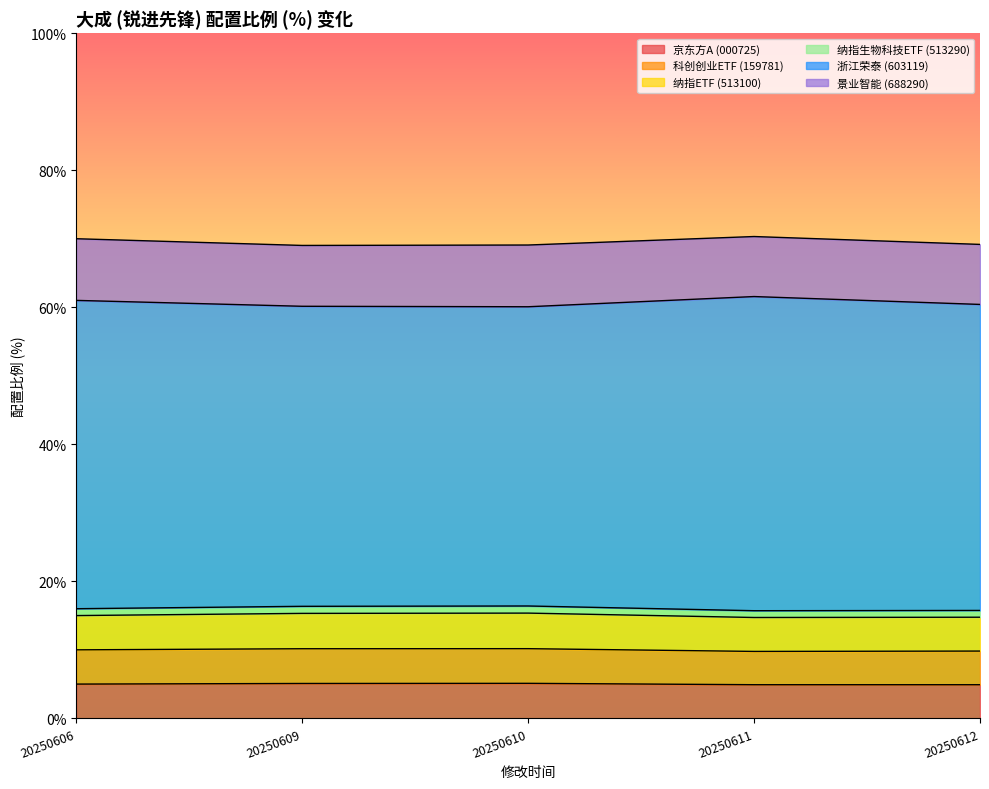

What is the highest value of the 京东方A (000725) series?

5.1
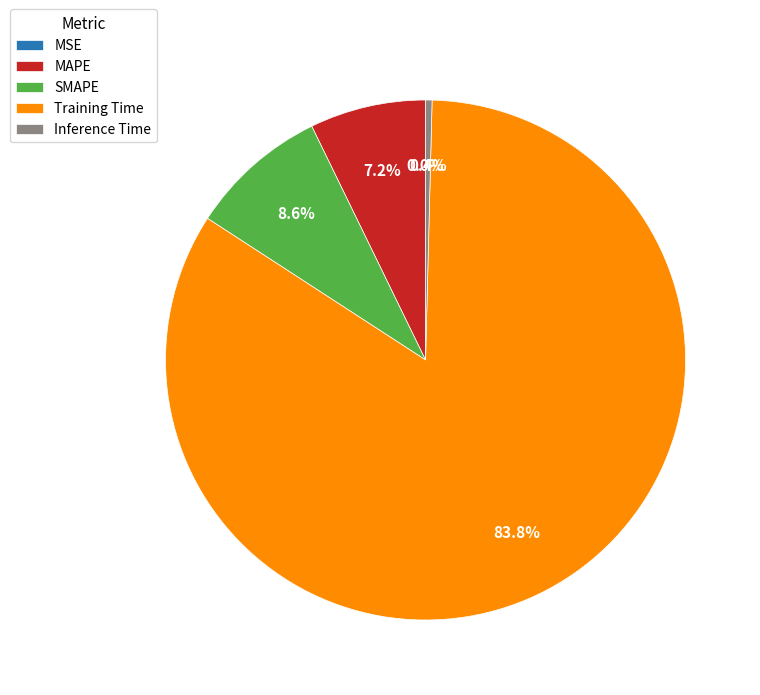

True or false: MSE accounts for 0% of the total.

True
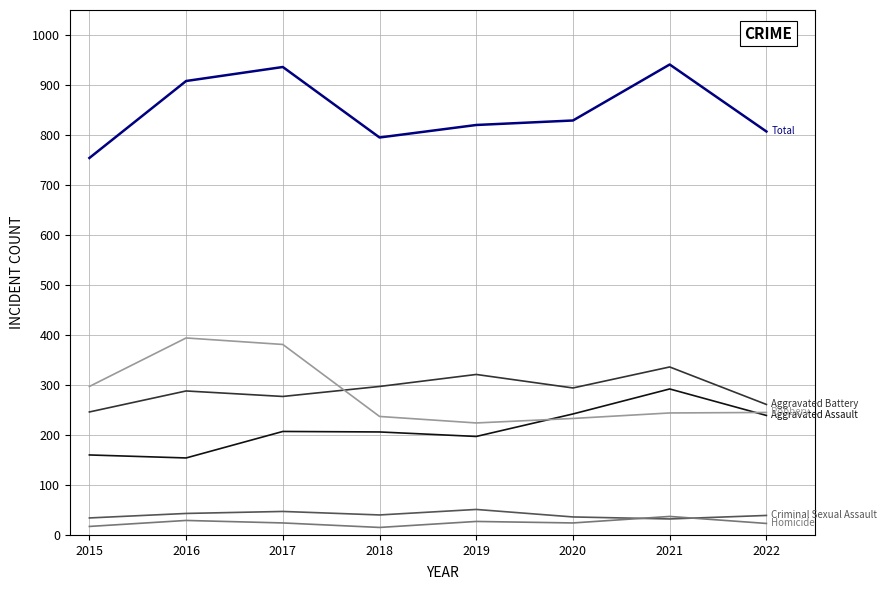

What is the difference between the highest and lowest values at 2020?

805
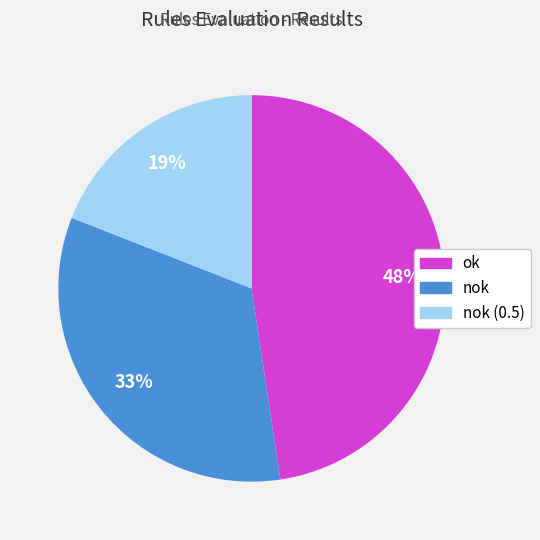

To the nearest percent, what is the average slice percentage?

33%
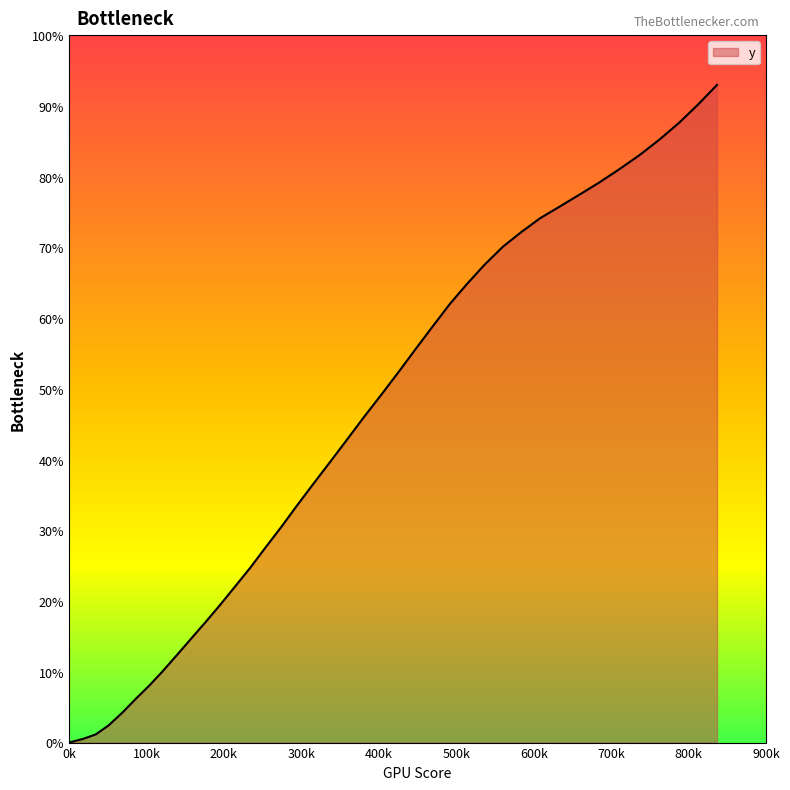

What is the label of the 6th point from the left?

500k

======

How many lines in the records above contain the word "highest"? Give only the number.

2